La population est assez divisée sur le sujet : à peu près 50/50 avec de fortes variations selon les sondages : on serait passé de 60 % pour à 40 % en un an. Du coup, Hollande hésite, notamment parce qu’il pourrait perdre un référendum. Par la voie parlementaire, il aurait besoin de la majorité des 3/5 (il faut modifier la Constitution) et donc de débaucher des voix Modem ou UMP. Il se pourrait aussi que le PS essaie de faire passer plus tard cette mesure, entre deux plans d’austérité, histoire de rehausser un peu le tableau. Bien sûr qu’il y a des réticences et du racisme derrière. Rappelons que les Européens ont le droit de vote local, et ça a posé moins de problèmes.

Mais qui est responsable ? Le PS a directement servi les capitalistes depuis trente ans et imposé la régression sociale. En brisant quantité d’espoirs, il a contribué à affaiblir la solidarité des exploités. C’est ce climat qui favorise les politiciens charognards d’extrême droite.

L’opportunisme des socialistes, qui ne se positionnent qu’en fonction du bénéfice qu’ils pourraient en tirer, ne fait qu’accentuer la défiance envers eux.

Alors évidemment les réac’ s’agitent : il y a déjà trois pétitions contre ce projet, une du FN, une de la Droite Populaire (l’aile lepéniste de l’UMP) et une de l’UMP elle-même.

Même exploitation, même combat !

Face à leur propagande, nous sommes résolument pour l’égalité des droits. Le discours que l’on entend de plus en plus dans la gauche capitaliste, c’est que le droit de vote aux étrangers serait bon pour leur « intégration à la République », comme s’ils étaient des barbares face à des Français qui eux connaissent leurs Droits de l’Homme sur le bout des doigts.

Et cette proposition, le PS la défend du bout des lèvres, en se justifiant et en s’empressant de préciser que cela sera limité, comme disait Hollande il y a un an :

« C’est un droit qui existe dans la plupart des pays européens à des conditions qui sont clairement posées : il faut être résident en France depuis cinq ans et, deuxièmement, ça ne vaut que pour les élections locales et en aucune manière pour les élections nationales. […] Ils peuvent être élus conseiller municipal, mais en aucune façon être adjoint au maire ou maire. »
http://www.chiffragesdechiffrages2012.fr/propositions/hollandeaccorder-le-droit-devoteaux-
etrangers-aux-electionslocale

La « nationalité » est une construction idéologique qui sert à la classe dominante. Cela lui permet de faire croire que le/la prolo français-e a des intérêts communs avec le patron d’Areva… plutôt qu’avec le/la Nigérien-ne exploité-e par Areva… Que les politiciens et les capitalistes français sont avec nous alors que le/la collègue immigrée est de trop…

Les étrangers vivent ici, travaillent ici, et payent des impôts ici. Mais bien souvent, ils galèrent, n’ont droit à rien, et en plus se font montrer du doigt.

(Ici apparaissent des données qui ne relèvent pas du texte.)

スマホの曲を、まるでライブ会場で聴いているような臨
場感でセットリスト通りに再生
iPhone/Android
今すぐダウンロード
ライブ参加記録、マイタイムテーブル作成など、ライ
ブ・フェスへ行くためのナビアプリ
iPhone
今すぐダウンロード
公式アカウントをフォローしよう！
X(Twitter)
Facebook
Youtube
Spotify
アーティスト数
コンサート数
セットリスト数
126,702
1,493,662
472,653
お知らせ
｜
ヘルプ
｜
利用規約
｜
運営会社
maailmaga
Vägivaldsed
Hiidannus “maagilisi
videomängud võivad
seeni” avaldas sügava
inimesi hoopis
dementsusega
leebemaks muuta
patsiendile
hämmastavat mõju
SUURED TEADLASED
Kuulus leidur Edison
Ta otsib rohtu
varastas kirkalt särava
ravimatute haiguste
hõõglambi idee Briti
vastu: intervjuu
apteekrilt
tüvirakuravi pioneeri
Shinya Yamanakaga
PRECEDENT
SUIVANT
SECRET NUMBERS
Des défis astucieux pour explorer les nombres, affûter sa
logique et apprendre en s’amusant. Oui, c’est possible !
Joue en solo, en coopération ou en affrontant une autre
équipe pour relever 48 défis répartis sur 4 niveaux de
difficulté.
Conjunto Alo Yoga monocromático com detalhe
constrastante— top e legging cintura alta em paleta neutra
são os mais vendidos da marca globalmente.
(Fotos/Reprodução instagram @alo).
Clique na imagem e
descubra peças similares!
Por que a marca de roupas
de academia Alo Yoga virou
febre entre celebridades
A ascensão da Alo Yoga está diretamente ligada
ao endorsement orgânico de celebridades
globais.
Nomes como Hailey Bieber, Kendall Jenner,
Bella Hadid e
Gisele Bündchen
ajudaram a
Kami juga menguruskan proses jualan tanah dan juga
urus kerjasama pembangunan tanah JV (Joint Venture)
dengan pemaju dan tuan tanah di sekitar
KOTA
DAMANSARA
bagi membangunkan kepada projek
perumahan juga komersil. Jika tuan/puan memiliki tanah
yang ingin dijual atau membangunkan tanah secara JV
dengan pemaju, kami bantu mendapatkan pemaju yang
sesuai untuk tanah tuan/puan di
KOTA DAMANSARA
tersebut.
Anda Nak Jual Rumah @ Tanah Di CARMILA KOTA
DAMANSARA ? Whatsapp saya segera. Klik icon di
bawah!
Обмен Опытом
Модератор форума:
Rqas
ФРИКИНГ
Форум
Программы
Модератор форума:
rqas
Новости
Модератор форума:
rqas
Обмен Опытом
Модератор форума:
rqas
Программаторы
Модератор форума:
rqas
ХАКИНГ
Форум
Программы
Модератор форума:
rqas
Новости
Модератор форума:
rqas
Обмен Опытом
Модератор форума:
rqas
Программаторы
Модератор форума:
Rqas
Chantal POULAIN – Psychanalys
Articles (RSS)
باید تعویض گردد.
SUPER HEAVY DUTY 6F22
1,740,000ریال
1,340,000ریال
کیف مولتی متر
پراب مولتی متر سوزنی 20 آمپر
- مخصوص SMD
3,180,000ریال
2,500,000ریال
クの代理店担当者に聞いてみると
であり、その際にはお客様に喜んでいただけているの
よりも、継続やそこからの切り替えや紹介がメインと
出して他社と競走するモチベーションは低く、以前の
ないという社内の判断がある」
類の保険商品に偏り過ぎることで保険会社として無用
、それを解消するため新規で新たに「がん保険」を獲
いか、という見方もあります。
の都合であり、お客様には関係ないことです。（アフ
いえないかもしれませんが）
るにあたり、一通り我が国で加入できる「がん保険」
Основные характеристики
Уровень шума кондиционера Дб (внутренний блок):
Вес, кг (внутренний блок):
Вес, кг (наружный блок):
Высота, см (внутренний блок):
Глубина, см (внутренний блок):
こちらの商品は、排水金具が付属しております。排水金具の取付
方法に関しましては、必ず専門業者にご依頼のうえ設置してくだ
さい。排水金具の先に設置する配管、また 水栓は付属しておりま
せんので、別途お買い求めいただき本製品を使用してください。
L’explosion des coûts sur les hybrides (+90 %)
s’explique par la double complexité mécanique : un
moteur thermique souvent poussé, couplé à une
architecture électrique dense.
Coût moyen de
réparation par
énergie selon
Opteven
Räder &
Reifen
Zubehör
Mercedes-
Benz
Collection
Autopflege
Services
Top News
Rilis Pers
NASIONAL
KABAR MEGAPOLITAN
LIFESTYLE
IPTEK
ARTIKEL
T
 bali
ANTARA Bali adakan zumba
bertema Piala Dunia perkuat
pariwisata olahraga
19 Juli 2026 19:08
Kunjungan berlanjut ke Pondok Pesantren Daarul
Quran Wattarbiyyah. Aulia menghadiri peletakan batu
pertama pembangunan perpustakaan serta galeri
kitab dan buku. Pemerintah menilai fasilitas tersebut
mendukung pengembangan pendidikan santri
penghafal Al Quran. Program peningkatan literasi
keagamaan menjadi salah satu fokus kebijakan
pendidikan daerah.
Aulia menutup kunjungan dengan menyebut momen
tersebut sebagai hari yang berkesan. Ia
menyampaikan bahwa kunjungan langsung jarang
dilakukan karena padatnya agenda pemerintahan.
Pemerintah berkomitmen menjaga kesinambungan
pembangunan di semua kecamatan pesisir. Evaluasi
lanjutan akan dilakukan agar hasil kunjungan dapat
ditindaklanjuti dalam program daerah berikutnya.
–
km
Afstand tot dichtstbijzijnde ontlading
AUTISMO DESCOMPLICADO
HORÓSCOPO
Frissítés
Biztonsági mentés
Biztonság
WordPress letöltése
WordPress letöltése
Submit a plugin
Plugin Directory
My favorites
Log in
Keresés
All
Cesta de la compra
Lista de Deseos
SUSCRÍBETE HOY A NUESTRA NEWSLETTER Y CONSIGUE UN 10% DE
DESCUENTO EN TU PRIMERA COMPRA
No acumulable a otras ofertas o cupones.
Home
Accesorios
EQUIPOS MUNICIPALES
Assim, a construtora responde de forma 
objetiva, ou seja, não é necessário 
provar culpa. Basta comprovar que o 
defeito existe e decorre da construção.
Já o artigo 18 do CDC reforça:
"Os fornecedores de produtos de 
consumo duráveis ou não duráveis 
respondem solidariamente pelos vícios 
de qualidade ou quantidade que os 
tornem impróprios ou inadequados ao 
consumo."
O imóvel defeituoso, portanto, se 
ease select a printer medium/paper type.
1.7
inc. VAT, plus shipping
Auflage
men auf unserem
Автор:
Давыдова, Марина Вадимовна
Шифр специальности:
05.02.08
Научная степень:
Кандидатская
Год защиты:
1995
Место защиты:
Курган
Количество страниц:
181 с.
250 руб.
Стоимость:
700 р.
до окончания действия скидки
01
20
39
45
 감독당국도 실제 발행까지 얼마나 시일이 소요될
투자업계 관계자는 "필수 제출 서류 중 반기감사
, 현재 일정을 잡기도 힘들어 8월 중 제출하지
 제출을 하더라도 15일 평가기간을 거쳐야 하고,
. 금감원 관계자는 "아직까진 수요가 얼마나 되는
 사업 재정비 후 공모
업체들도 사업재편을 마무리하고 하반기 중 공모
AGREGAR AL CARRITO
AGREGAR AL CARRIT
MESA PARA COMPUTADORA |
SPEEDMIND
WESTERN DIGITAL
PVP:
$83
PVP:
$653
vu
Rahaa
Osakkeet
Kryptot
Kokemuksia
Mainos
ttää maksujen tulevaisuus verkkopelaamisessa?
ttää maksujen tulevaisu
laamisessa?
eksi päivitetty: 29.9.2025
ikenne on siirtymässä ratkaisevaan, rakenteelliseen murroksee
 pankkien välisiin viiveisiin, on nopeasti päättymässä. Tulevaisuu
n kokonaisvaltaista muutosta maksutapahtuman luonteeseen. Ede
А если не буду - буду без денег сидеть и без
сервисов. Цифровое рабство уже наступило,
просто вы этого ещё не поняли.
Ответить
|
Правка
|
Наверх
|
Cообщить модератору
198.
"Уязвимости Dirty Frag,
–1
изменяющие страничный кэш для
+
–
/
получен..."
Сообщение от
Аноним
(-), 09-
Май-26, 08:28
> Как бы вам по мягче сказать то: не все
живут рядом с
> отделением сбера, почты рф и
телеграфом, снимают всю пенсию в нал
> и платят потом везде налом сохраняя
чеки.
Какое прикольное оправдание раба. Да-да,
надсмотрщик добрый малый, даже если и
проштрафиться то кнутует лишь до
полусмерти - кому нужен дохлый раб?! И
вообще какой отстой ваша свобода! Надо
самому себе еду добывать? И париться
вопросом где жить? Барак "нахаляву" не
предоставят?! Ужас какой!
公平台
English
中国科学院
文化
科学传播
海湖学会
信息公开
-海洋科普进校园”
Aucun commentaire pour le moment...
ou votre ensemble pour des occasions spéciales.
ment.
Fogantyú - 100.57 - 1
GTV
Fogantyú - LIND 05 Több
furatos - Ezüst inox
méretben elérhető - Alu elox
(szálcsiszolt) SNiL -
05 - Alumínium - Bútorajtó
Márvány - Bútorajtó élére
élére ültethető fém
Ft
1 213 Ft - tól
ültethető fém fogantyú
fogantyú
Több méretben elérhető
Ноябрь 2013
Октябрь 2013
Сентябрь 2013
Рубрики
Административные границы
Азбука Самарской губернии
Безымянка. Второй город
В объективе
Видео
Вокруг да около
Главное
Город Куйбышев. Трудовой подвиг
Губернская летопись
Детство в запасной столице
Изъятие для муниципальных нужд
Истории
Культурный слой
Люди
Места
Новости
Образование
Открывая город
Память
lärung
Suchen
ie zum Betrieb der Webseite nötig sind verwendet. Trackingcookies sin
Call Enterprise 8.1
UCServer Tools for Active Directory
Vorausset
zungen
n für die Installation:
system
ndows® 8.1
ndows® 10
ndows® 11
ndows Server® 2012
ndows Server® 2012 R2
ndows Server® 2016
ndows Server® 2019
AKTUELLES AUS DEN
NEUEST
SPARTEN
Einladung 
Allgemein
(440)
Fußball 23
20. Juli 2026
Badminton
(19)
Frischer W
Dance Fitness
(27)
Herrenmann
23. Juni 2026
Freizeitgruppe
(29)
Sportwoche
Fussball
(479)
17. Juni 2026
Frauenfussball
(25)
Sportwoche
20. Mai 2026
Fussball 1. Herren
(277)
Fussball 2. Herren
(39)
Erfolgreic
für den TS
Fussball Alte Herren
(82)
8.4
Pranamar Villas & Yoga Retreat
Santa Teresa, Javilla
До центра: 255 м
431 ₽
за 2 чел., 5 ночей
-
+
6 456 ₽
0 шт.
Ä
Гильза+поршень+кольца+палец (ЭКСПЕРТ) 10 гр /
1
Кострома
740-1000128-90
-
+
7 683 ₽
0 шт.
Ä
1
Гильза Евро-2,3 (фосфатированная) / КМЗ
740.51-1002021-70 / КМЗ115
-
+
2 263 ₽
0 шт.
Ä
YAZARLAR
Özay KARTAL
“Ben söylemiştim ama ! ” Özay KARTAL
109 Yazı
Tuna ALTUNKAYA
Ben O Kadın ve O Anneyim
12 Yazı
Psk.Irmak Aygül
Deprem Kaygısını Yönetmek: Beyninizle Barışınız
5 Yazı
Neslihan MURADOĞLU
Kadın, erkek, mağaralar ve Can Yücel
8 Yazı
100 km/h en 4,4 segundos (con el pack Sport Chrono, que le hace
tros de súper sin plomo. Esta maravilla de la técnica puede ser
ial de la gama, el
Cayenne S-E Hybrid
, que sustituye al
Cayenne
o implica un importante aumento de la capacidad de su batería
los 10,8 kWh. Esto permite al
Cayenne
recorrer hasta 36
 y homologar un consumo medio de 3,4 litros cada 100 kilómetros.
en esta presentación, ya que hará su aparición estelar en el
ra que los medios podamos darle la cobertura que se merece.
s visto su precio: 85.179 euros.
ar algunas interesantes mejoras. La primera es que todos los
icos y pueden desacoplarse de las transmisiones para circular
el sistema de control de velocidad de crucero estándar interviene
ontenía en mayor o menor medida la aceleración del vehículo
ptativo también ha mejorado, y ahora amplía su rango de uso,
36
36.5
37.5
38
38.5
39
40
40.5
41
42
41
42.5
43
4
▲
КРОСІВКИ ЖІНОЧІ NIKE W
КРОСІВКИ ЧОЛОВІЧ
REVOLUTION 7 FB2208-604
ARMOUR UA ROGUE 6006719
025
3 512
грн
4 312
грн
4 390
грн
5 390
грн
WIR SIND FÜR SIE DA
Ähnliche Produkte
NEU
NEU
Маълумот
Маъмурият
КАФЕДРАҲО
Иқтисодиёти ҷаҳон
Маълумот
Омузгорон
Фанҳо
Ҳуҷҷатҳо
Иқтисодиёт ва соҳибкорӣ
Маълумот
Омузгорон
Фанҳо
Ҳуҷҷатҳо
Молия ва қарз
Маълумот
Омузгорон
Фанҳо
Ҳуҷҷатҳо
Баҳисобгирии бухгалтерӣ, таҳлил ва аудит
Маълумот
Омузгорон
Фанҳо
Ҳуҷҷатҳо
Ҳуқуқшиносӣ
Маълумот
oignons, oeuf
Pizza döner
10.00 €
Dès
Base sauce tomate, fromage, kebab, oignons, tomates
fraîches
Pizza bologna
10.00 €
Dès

On se fait exploiter ensemble, on lutte ensemble !

C’est une solidarité de classe qu’il nous faut, et toute discrimination sur la base de l’origine des travailleurs est un obstacle.

C’est pour cela que nous sommes pour le droit de participer à n’importe quelle
élection, d’être éligible à n’importe quel poste, sans condition. Dans cette démocratie contrôlée par les capitalistes, cela ne changerait pas la face du monde. Par contre cela voudrait dire qu’on est en train de s’unir… Et c’est ce que nos dirigeants redoutent plus que tout.